給水塔の見える部屋
隅田川が、荒川だった頃より変わることのない
美しい川の湾曲。天狗の鼻のやや下流域の団地。
高度成長期には、若い夫婦の憧れのアパートメント。
窓からの眺めは、ほんの少しだけ見える川と処理場と
細長い円柱の上にUFOが乗ってるような給水塔。
何処にでもあるようでも、他では見ることのない景色。
給水塔が見える部屋。いつでも、とっても賑やかだった。
泣いたり、笑ったり、眠ったり、ケンカもしていた。
給水塔の見える窓辺。
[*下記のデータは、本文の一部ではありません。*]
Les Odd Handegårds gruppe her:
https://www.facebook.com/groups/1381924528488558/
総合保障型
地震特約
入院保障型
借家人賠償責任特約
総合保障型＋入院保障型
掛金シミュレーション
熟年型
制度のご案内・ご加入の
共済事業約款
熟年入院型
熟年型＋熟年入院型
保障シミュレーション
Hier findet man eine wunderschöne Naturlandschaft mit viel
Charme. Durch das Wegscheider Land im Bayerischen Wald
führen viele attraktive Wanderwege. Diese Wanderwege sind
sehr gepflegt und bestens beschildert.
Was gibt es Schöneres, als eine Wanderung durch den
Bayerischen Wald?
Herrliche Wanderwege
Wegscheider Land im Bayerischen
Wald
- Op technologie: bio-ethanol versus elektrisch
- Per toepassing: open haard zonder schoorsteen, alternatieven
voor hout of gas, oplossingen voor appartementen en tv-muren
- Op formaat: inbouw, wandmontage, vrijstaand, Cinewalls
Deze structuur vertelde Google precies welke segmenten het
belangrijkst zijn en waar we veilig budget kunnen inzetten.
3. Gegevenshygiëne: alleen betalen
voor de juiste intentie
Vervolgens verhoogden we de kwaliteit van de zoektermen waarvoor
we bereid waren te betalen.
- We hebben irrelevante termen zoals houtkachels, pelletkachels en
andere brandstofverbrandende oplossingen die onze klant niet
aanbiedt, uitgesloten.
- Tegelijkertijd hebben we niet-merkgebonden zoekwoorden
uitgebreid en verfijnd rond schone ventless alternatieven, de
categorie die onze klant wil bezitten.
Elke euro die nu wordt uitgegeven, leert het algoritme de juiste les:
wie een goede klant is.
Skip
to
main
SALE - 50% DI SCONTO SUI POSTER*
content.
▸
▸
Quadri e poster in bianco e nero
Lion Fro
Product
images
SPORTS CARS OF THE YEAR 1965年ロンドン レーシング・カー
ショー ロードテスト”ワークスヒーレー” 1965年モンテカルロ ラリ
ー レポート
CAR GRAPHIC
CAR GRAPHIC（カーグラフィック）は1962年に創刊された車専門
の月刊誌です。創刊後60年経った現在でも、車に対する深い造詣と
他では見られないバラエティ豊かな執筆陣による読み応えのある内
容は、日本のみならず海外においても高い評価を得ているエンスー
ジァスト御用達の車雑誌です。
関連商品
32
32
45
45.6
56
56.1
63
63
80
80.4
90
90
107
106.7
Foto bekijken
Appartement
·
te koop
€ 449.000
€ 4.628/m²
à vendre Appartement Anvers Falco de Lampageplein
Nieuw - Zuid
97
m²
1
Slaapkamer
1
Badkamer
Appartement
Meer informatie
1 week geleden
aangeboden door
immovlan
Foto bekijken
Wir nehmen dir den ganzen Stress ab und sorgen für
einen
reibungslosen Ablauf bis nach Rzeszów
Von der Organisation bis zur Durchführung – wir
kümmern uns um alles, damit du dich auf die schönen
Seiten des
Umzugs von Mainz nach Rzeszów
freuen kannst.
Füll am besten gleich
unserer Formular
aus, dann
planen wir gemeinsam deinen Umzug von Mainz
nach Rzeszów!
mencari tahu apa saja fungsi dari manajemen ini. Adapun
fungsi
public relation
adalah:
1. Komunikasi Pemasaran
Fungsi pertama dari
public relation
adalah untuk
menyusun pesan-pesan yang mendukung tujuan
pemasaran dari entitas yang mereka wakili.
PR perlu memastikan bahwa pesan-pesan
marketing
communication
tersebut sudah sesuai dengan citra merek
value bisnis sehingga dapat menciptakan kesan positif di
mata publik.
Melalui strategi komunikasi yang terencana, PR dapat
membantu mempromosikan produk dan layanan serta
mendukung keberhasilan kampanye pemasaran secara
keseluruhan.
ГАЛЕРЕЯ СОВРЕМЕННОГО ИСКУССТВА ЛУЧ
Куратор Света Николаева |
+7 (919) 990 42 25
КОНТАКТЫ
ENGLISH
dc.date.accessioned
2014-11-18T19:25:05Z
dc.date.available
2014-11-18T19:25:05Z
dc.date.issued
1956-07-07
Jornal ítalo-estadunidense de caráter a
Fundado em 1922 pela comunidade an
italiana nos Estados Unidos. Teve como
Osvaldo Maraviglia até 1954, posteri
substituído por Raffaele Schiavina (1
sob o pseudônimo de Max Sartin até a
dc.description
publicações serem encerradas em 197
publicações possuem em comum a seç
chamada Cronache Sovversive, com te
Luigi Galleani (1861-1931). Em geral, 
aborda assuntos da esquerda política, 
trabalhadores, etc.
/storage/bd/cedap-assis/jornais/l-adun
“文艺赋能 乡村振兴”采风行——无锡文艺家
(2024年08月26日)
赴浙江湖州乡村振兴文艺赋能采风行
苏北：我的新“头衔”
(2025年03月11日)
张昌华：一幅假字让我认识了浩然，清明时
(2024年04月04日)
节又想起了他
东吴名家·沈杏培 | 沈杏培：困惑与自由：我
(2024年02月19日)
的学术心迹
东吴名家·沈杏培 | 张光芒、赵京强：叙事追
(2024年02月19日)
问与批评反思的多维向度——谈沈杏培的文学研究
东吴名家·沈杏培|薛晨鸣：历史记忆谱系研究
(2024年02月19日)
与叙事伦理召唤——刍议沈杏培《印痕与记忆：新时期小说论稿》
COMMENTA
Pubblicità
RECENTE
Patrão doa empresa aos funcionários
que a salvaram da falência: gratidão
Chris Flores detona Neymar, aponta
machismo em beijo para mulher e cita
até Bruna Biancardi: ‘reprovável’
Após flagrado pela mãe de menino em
青空も夕焼け空も似合っていた。
隅田川の向こう側の島。小台橋で渡る島。豊島橋で渡る島。
荒川のこっち側の島。東京23区の偉大なる陸の孤島。
高度成長期からずいぶんたって、時代や年号が変わっても、
変わらないでほしいことがある。
給水塔の見える窓辺より、団地の裏庭を見下ろすと
春夏秋冬、四季の移ろいの香りを感じることができる。
桜が咲いた。七夕がある。御神輿も、雪合戦も見える。
給水塔が似合う部屋。川風の気持ちいい部屋。
給水塔と暮らす部屋。好きだから嫌いにもなったけど、
幸せな時間も大切な想い出も、溢れるほど詰め込んである。
これからも、UFOが、いつまでも見守っていてくれる部屋。
これからは、UFO越しにこの部屋を眺めることになるのかな。